(Records shown):

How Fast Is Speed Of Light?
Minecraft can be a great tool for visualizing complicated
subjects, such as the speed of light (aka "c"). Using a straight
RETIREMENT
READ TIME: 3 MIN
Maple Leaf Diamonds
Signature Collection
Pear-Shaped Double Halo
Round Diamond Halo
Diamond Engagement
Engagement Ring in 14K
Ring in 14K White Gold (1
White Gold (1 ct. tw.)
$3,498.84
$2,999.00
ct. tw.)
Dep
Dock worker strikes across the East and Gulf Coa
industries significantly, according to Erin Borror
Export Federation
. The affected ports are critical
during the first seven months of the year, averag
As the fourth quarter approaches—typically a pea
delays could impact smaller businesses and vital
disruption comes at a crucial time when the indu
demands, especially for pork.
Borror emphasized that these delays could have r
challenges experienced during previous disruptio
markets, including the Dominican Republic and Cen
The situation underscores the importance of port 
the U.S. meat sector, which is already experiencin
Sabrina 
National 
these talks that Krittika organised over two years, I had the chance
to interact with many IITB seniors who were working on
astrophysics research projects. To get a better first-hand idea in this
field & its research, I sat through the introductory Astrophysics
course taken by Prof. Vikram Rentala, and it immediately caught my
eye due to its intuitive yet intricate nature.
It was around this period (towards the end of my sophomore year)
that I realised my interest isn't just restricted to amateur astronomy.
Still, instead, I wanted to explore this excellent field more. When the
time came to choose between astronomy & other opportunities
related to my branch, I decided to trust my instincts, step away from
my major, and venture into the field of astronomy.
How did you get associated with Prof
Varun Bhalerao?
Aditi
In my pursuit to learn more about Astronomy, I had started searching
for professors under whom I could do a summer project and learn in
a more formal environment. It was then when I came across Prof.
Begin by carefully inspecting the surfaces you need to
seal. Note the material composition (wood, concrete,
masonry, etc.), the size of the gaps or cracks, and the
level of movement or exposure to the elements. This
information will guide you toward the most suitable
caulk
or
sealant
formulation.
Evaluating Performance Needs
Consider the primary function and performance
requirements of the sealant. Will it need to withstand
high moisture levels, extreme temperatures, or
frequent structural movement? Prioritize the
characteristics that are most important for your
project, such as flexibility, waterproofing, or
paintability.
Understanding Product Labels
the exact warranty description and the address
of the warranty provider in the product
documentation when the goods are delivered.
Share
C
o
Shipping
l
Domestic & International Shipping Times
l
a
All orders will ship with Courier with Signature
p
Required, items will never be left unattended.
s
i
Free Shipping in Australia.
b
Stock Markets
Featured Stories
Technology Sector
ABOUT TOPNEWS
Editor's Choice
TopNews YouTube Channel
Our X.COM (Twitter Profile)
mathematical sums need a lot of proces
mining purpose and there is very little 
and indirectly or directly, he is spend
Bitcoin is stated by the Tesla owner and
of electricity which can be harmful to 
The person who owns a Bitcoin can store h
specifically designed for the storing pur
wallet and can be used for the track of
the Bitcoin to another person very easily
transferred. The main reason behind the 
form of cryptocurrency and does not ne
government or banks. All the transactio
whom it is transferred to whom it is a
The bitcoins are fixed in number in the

(Work task): Please return every line of the material above that includes "Engagement".

(Your solution):
Diamond Engagement
Engagement Ring in 14K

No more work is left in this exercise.